- Salut patron
!
- Hein ? Mais... où êtes-vous ?
- Là, à la fenêtre.
- Ah !
- Coucou !
- Je suppose que vous allez encore trouver une bonne explication pour vous être retrouvé dans cette espèce de civière suspendue.
- Tout à fait, mais d'abord permettez-moi de vous faire remarquer que je ne suis pas en retard pour une fois.
- Ah oui tiens.
- Quand même !
- Oui non mais j'imagine que vous n'allez pas rester de toutes façons.
- Ah parce que... il faut rester après ?
- Oui, c'est un peu le principe quand on a un travail.
- Non mais parce que d'habitude j'arrive et je dois repartir juste après vous avoir parlé !

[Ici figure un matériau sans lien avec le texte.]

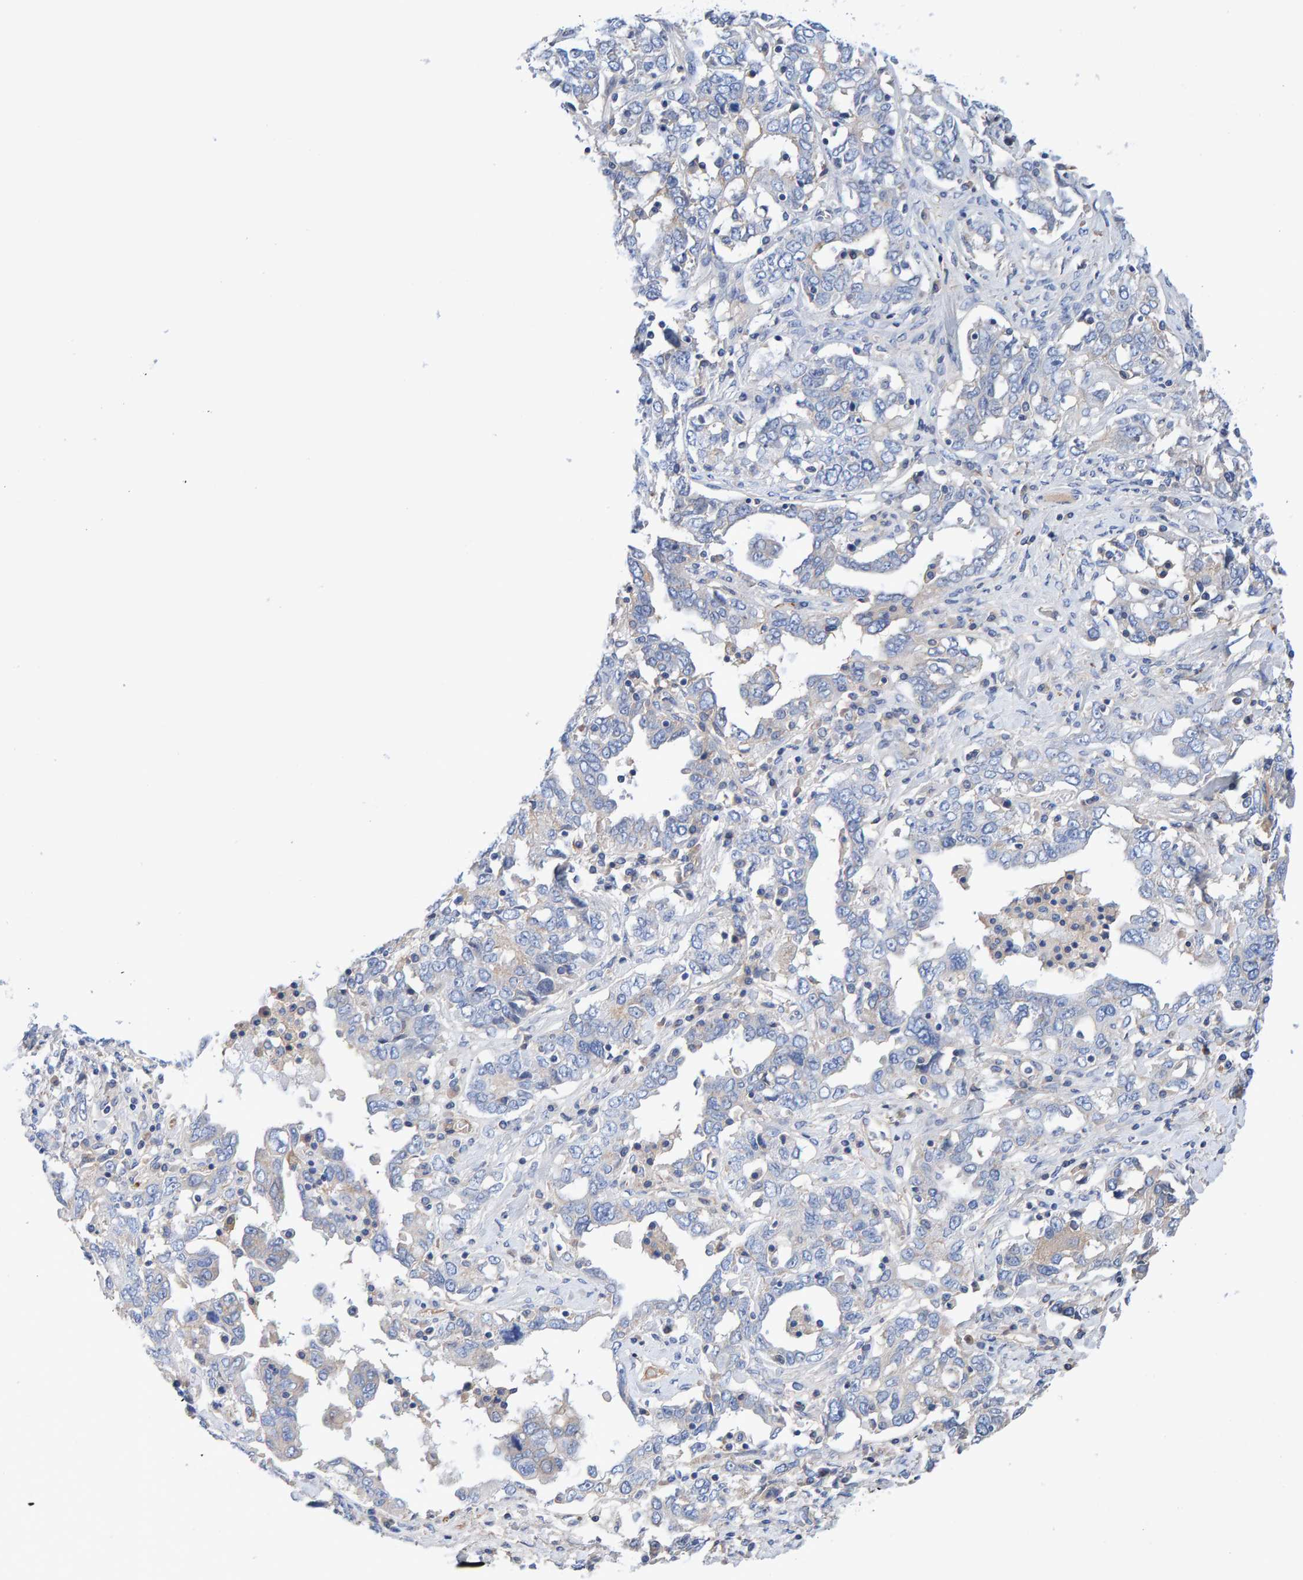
{"staining": {"intensity": "negative", "quantity": "none", "location": "none"}, "tissue": "ovarian cancer", "cell_type": "Tumor cells", "image_type": "cancer", "snomed": [{"axis": "morphology", "description": "Cystadenocarcinoma, mucinous, NOS"}, {"axis": "topography", "description": "Ovary"}], "caption": "Immunohistochemistry micrograph of neoplastic tissue: human mucinous cystadenocarcinoma (ovarian) stained with DAB (3,3'-diaminobenzidine) shows no significant protein expression in tumor cells.", "gene": "EFR3A", "patient": {"sex": "female", "age": 73}}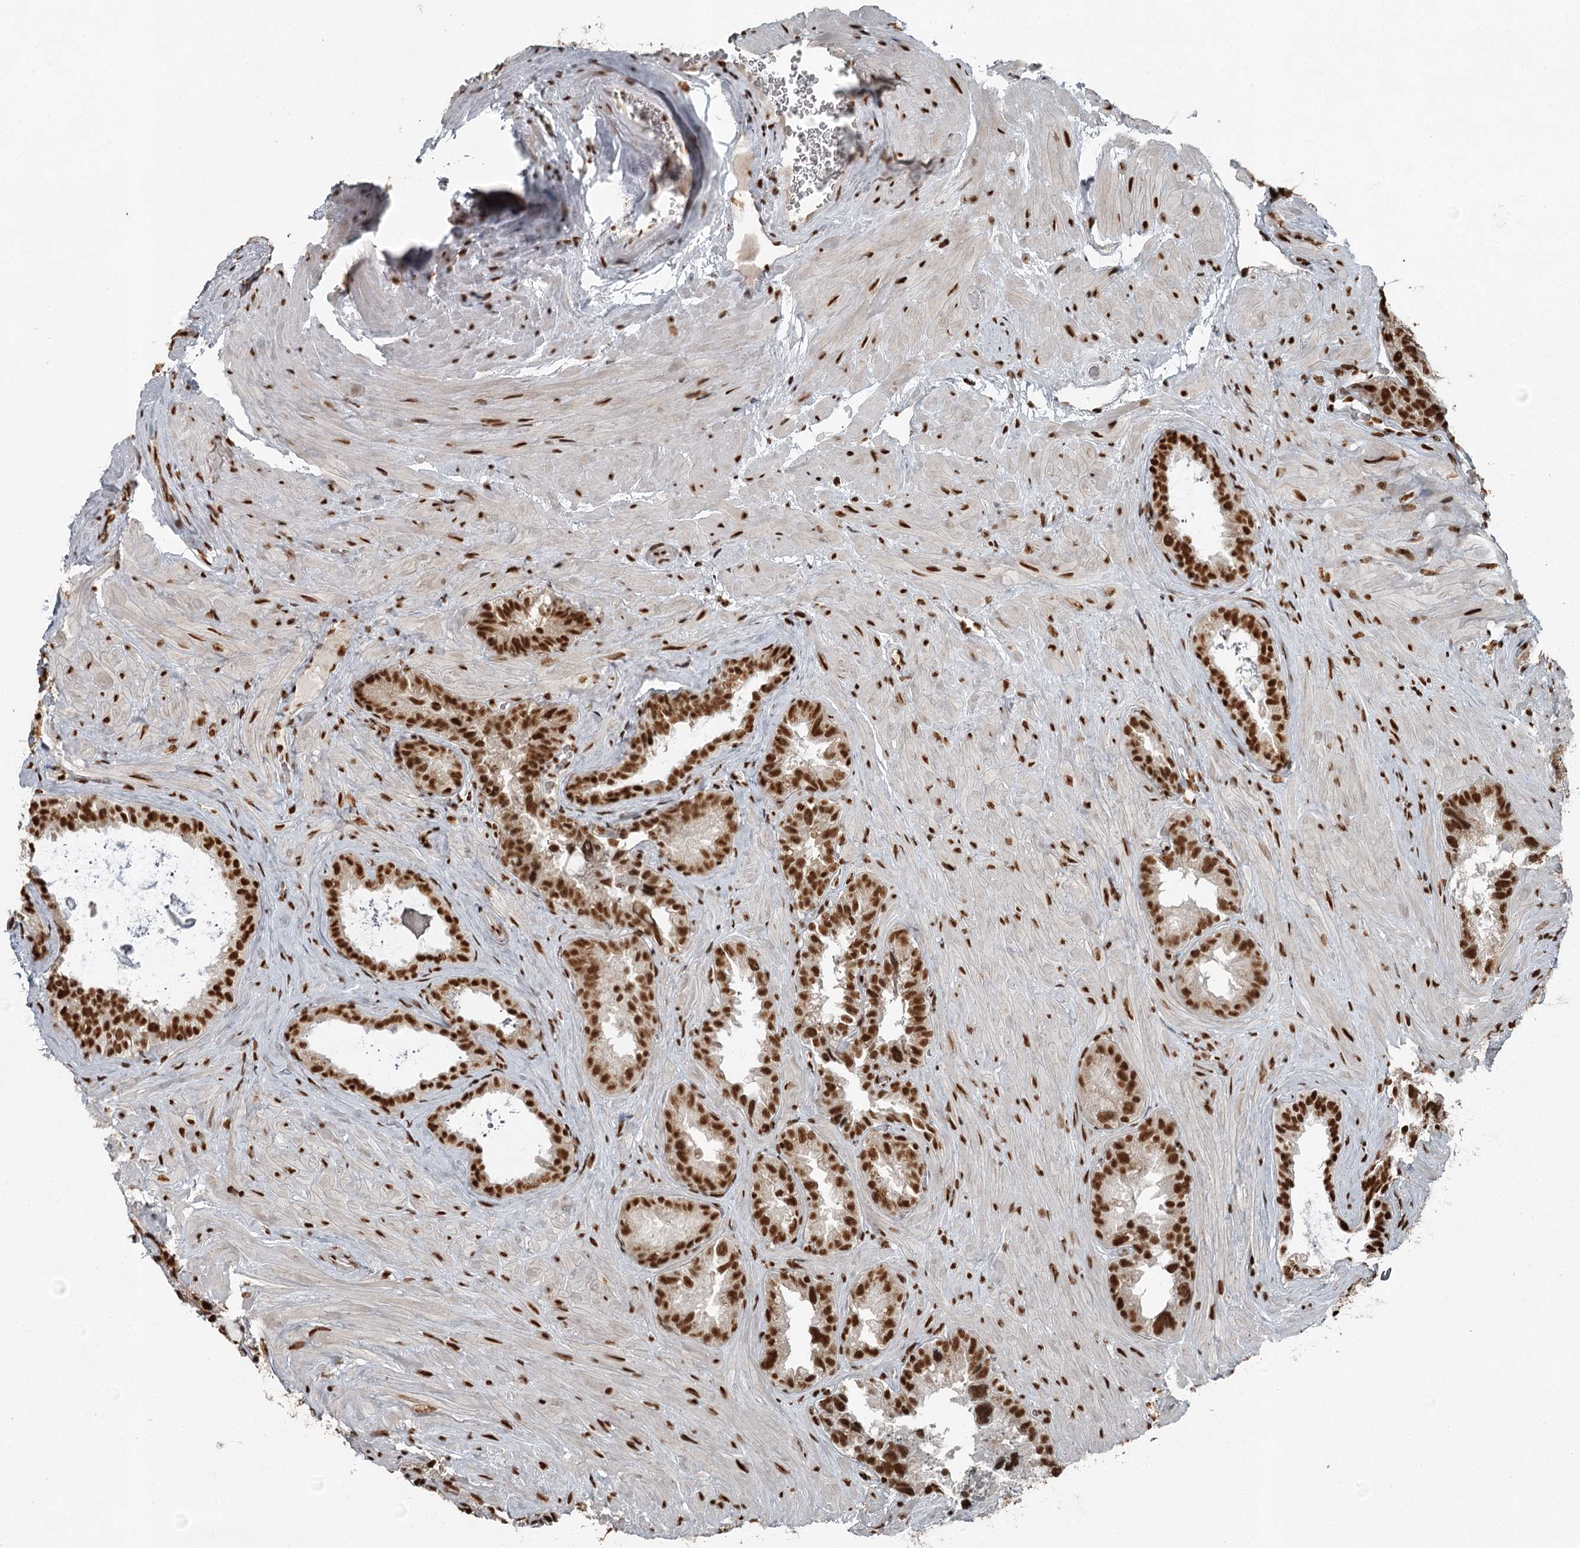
{"staining": {"intensity": "strong", "quantity": ">75%", "location": "nuclear"}, "tissue": "seminal vesicle", "cell_type": "Glandular cells", "image_type": "normal", "snomed": [{"axis": "morphology", "description": "Normal tissue, NOS"}, {"axis": "topography", "description": "Seminal veicle"}, {"axis": "topography", "description": "Peripheral nerve tissue"}], "caption": "Brown immunohistochemical staining in unremarkable human seminal vesicle exhibits strong nuclear positivity in approximately >75% of glandular cells.", "gene": "RBBP7", "patient": {"sex": "male", "age": 67}}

- Oui, en effet, mais ça c'est parce que d'habitude vous arrivez après l'heure de la débauche, quand les gens normaux rentrent chez eux, retrouver leur femme, leurs enfants, leur chien, leur
hamster ou je ne sais quoi d'autre.
- Vous voulez dire qu'il y en a qui passent toute leur journée ici ?
- Et bien en fait, à part vous, tout le monde fait ça.
- Ah d'accord. Mais ils font quoi en attendant ?
- En attendant quoi ?
- Et bien, de rentrer chez eux !
- Quoi ? Vous n'avez même pas la moindre idée de ce pourquoi vous devez venir ici ?
- Et bien si, il faut être à l'heure.
- Mais à l'heure pour quoi faire ?
- Ah tiens c'est vrai ça, je ne m'étais jamais posé la question. C'est déjà pas facile d'être là à l'heure.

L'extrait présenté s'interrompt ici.